When my career path from pharmacist to legislative analyst to lawyer to nonprofit leader comes up in conversation, I’m often asked why so many different directions? My reply is that each career decision represents to me a step in the same direction. That’s because my two professional life themes have always been healthcare and helping others. These two themes have now merged into a missional approach to service that rallies all my past work experiences to the cause of helping all humans have an equitable opportunity for good health.

Early in my career, I found the chance to impact and apply health policy through the law and legislative process to be exhilarating. Big clients, big projects and big opportunities were the most significant factors affecting my approach to work. Although I was involved in developing and evolving large healthcare systems and health insurers, the end user – the patient – rarely came into view. Then, I chose to resign my partnership at the law firm in favor of serving as General Counsel and eventually CEO for an international, faith-based charity.

On my first trip to Cambodia, I saw firsthand poverty and suffering at a level that was nearly unimaginable. The scourge of Pol Pot had left Cambodians with a fresh history of genocide and almost no organized healthcare delivery system or workforce. One of the main surgical procedures during that time was limb amputations as unexploded land mines from the Vietnam war were still across the countryside. In Cambodia, I found such a new and personal application of all the skills that I had learned during my career. Soon thereafter I helped to create a successful hospital joint venture and a new free care hospital was opened in Phnom Penh. In the years that followed, 3 supporting medical clinics were established and a new hospital opened in southern Cambodia. This entire system of care was established for the purpose of helping patients who were without any form of health insurance or government care. And today, literally millions of Cambodians are healthier as a result. I learned so much about what good can be accomplished by focusing first on the needs of the patient, then applying the healthcare structures and systems solutions to meet their needs. I experienced the same spirit of first doing what’s best for the patient during my recent tenure at the North Carolina Association of Free and Charitable Clinics.
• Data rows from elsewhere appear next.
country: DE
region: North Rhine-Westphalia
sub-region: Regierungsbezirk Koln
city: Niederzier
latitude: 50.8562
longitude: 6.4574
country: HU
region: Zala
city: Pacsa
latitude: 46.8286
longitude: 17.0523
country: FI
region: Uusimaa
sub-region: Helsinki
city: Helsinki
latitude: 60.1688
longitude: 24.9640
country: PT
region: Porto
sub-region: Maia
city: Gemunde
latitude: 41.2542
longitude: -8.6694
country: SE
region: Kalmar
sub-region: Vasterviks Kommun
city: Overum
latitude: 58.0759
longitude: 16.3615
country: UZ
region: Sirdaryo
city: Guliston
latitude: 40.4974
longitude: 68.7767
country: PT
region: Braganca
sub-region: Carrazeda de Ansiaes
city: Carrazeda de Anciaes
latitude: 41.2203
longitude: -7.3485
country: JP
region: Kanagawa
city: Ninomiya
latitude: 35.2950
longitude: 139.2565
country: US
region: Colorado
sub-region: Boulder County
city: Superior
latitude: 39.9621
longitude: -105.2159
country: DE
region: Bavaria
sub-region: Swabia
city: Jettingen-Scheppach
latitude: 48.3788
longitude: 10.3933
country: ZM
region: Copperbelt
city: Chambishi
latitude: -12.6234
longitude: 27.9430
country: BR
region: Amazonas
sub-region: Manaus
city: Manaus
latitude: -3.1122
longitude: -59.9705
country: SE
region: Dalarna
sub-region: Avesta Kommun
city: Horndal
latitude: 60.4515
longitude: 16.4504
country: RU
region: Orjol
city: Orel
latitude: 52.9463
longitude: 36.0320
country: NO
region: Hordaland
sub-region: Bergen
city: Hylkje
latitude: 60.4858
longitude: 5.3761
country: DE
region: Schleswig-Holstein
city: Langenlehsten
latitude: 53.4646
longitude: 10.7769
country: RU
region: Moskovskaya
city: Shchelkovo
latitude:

So, what am I looking for in the next chapter of my career and why Next Stage? I want my next steps in healthcare and helping others to count and I’ve become convinced that collaboration is an essential element to any sustainable solutions. To be successful, we must find better ways for people in common cause to convene and share their best ideas for the benefit of others.

I believe the Cultivate platform is a powerful tool for both convening and collaboration. Cultivate goes beyond prior models of collaboration that involve a scattered set of meetings across a calendar schedule and provides a means for collaboration to be ongoing and ever evolving. Instead, communities of practice are developed around themes where the principles of social good are needed and desired. Then, it’s off to the races in trying to make meaningful change.

I hope this next chapter of my career as Next Stage’s Chief Advisor for Impact for Health will be full of efficient impact in trying to assure an equitable health opportunity for all. I can’t wait to partner with all of you!